**GOAL OF THE EXERCISE:**
Go through the entries below and return every line that contains "output".

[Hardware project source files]
····················
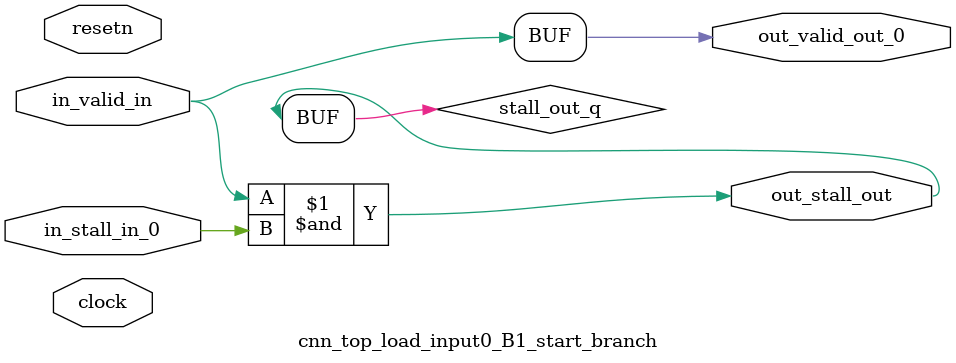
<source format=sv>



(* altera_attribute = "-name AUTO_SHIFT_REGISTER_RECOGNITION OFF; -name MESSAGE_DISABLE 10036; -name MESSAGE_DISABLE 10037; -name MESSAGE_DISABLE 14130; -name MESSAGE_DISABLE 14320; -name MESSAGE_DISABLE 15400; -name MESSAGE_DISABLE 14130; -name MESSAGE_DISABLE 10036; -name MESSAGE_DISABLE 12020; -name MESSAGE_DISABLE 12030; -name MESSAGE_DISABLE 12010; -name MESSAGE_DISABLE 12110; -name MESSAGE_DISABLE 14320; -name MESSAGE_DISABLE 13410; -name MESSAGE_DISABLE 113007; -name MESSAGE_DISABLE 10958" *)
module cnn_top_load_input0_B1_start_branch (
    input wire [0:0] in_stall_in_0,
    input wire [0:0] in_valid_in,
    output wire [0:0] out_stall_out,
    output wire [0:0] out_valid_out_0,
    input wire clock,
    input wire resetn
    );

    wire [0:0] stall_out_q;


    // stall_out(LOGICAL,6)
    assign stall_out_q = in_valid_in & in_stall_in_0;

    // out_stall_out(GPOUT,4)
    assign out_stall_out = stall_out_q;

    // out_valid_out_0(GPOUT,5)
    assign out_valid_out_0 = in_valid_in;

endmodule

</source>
····················
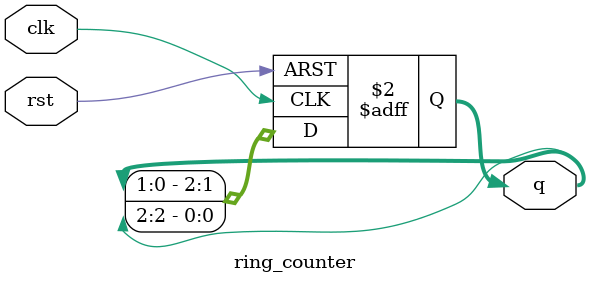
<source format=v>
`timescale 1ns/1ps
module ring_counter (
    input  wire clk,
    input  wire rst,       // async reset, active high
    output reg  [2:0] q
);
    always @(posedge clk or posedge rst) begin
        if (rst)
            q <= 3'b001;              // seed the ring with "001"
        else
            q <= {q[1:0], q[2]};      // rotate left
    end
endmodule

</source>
····················
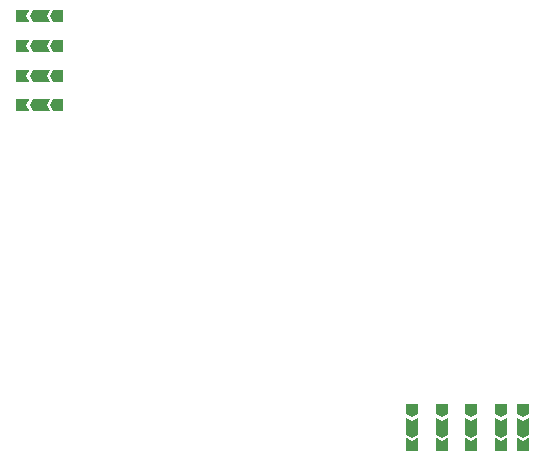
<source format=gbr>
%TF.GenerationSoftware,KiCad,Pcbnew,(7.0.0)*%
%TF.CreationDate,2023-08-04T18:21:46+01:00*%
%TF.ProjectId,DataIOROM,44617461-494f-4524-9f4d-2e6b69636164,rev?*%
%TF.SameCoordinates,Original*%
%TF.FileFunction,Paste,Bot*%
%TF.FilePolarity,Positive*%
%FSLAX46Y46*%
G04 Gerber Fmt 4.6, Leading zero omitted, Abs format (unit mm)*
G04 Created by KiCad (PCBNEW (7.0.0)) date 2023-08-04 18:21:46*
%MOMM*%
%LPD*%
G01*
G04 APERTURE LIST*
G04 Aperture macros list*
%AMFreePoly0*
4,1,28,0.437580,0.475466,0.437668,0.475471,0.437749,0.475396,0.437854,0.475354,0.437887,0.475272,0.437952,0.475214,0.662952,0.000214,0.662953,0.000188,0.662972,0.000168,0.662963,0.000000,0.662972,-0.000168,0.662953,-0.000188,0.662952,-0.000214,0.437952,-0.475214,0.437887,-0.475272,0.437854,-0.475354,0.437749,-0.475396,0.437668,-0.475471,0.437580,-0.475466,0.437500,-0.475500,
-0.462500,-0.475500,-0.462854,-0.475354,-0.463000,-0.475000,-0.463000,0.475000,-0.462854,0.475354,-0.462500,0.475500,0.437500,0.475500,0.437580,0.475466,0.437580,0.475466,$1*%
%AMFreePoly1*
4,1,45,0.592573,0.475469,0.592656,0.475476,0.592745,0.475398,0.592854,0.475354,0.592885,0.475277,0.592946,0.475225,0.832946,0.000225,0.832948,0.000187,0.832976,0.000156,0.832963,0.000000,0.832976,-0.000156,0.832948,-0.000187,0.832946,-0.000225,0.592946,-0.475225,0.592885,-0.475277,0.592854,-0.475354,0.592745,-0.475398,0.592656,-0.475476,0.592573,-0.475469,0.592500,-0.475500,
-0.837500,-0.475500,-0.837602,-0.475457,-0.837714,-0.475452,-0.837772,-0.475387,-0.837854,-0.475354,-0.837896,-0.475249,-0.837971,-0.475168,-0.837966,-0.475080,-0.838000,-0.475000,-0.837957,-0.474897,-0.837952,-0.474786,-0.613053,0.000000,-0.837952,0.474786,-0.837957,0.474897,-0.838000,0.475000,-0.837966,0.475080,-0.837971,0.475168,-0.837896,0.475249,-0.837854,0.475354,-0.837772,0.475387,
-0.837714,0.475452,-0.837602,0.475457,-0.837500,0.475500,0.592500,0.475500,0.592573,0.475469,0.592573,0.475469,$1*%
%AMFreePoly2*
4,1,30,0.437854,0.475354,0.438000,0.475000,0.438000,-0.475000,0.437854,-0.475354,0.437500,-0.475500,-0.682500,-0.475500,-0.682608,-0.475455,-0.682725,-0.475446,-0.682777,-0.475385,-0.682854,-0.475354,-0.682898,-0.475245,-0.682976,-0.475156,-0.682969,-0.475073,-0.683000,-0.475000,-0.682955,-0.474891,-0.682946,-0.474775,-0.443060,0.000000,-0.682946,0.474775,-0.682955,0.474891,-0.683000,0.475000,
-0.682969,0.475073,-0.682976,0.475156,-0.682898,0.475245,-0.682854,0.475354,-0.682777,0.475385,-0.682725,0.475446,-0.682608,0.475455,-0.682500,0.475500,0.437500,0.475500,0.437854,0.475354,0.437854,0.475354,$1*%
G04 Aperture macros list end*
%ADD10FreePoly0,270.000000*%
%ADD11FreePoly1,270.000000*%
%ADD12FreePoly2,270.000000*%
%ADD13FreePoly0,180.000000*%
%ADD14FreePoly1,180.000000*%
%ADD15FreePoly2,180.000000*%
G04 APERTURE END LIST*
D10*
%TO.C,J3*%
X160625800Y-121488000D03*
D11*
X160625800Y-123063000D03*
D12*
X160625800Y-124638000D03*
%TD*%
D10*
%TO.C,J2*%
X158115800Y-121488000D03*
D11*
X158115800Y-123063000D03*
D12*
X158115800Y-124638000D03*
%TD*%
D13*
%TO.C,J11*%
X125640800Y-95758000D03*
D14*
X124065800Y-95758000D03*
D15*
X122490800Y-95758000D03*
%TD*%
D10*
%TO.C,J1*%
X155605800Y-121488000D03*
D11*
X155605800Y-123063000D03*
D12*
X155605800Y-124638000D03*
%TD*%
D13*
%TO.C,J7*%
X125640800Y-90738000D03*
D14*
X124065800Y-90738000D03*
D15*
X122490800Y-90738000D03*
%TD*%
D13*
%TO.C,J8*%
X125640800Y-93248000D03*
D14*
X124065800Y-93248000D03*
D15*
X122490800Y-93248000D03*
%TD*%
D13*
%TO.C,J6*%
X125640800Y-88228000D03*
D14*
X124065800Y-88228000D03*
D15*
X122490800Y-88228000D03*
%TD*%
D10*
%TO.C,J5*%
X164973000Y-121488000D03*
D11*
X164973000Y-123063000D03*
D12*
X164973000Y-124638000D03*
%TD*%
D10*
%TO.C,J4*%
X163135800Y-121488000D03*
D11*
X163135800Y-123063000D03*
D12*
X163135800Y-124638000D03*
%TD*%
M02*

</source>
····················
**FINISHED EXERCISE:**
    output wire [0:0] out_stall_out,
    output wire [0:0] out_valid_out_0,
    output reg  [2:0] q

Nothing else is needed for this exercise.